Issei era filho de um rico industrial japonês. Passados três anos de manicômio seu pai conseguiu que fosse extraditado para o Japão, sob condição de ficar confinado em um sanatório para doentes mentais. A proximidade da família seria útil para seu “tratamento”. Decorridos, porém, 15 meses de internação foi dispensado. Os médicos nipônicos concluíram que ele era normal. A França nada pôde fazer porque cada país tem sua soberania. E, afinal, o que é “ser louco?”

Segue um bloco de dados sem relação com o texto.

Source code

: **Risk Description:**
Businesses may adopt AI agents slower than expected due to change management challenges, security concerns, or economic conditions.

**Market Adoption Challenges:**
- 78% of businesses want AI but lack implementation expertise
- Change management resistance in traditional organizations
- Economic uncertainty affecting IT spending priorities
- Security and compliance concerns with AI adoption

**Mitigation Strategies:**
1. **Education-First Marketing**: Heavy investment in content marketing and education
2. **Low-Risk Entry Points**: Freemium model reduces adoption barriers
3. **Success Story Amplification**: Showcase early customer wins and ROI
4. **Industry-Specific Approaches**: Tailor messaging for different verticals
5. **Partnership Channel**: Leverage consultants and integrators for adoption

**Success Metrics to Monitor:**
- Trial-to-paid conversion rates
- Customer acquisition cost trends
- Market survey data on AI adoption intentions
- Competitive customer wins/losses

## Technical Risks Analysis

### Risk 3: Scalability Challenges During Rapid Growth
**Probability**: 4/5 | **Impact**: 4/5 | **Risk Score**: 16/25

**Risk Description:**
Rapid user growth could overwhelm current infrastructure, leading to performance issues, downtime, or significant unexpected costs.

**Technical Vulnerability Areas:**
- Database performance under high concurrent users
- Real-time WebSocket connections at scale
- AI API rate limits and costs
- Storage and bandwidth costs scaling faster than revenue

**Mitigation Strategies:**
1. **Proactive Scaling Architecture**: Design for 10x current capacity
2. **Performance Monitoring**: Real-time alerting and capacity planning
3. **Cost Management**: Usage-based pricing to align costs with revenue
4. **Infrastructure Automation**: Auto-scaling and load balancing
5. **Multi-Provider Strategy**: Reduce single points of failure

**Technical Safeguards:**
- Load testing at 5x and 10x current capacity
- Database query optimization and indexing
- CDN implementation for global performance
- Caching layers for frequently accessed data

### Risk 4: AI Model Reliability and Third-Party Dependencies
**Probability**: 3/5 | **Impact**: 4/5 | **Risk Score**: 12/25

Após sua liberação — diz Max Haines —,  Issei Sagawa escreveu diversos livros sobre seu assunto favorito — o canibalismo. “Um saber de experiência feito”, como diria Camões. A família da vítima holandesa — cujo nome não menciono aqui por respeito à dor alheia — não deve ter boa opinião nem sobre a seriedade da Psiquiatria, nem sobre os bastidores dessa pomposa palavra, geralmente pronunciada com a boca cheia de ignorância inflada: soberania.

Por outro lado, a família de Issei deve ter pensado que todo homem merece uma segunda chance. Afinal, o oriental passou quatro anos e meio em manicômios, embora sendo “normal”, segundo os psiquiatras de seu país. Certamente, haverá quem pense que Issei foi enlouquecido pela paixão rejeitada. Já disse alguém que “O homem é fogo e a mulher, estopa. Vem o diabo e sopra.”